======== RECORDS FOR THIS TASK ========
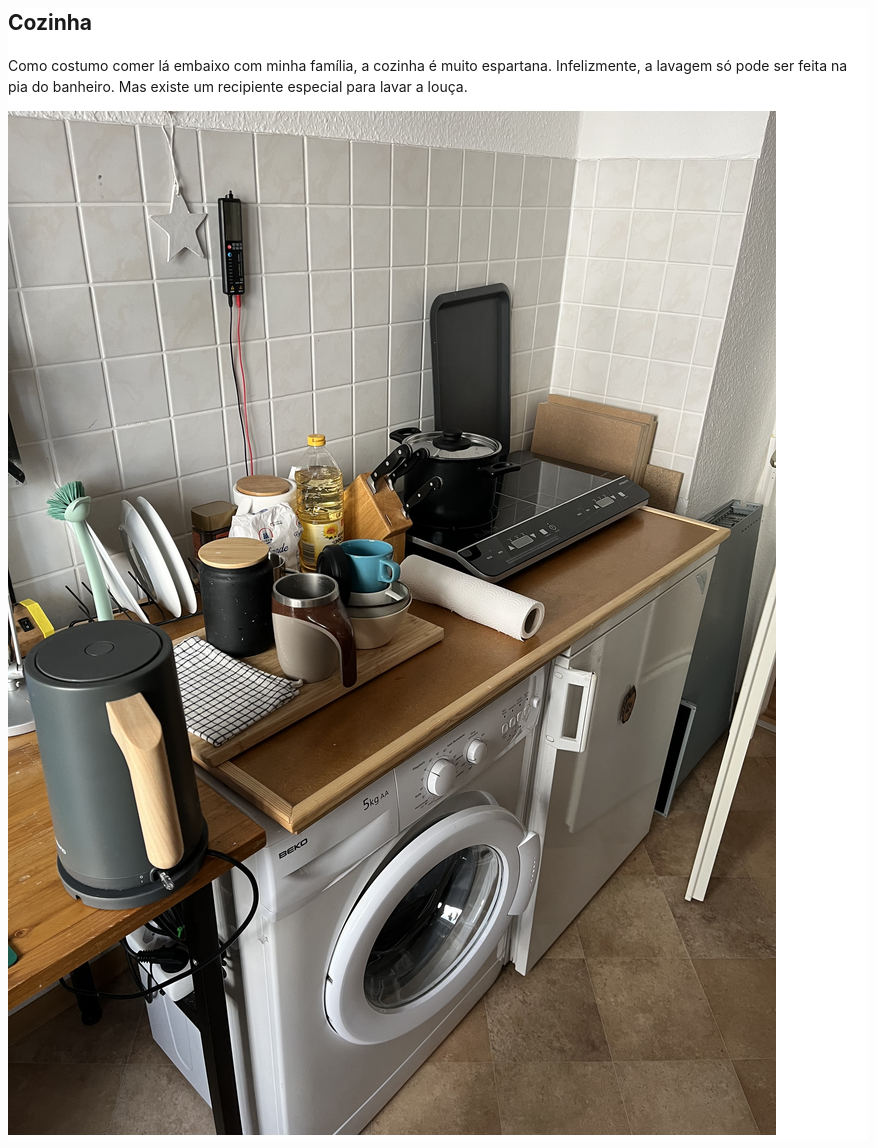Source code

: ## Cozinha

Como costumo comer lá embaixo com minha família, a cozinha é muito espartana. Infelizmente, a lavagem só pode ser feita na pia do banheiro. Mas existe um recipiente especial para lavar a louça.

![Küche](_media/rooms/kueche.jpg ":size=200")
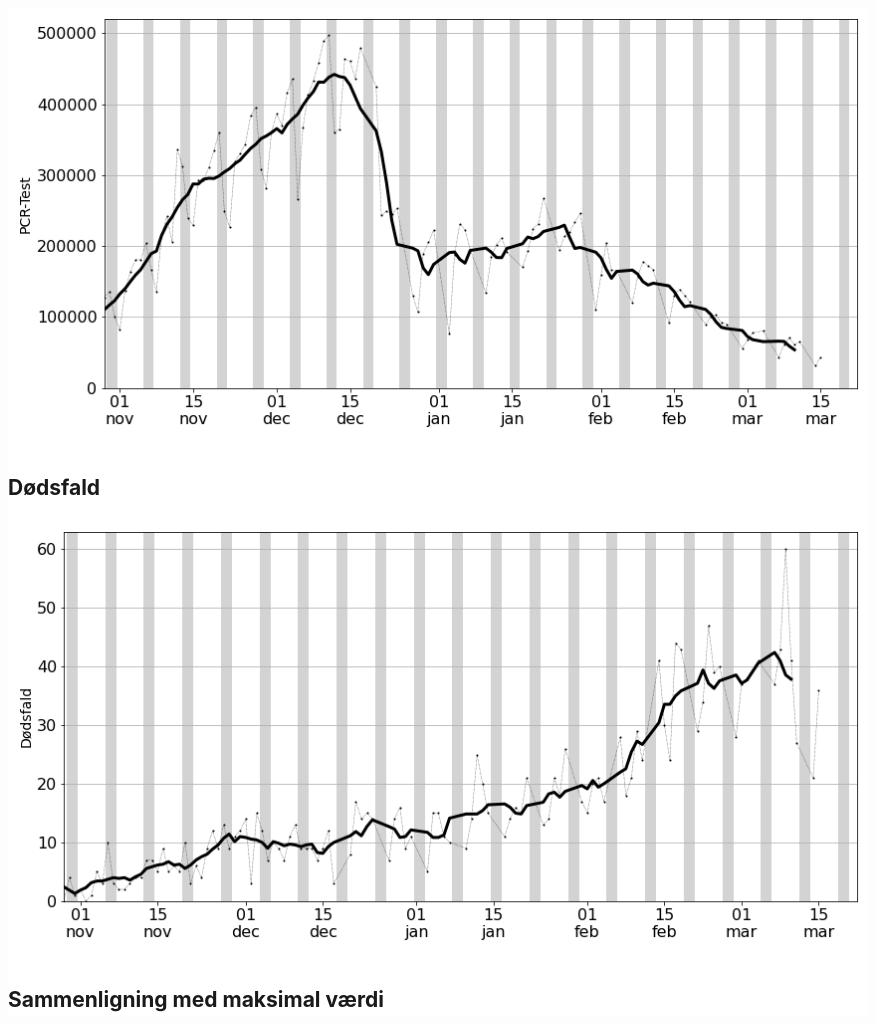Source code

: ![](../Figures/CurrentStatus/Tests.png)



## Dødsfald
![](../Figures/CurrentStatus/Deaths.png)

## Sammenligning med maksimal værdi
========
Look through the material above and pick out each line holding the word "CurrentStatus".

▸ **TASK RESULT**
: ![](../Figures/CurrentStatus/Tests.png)
![](../Figures/CurrentStatus/Deaths.png)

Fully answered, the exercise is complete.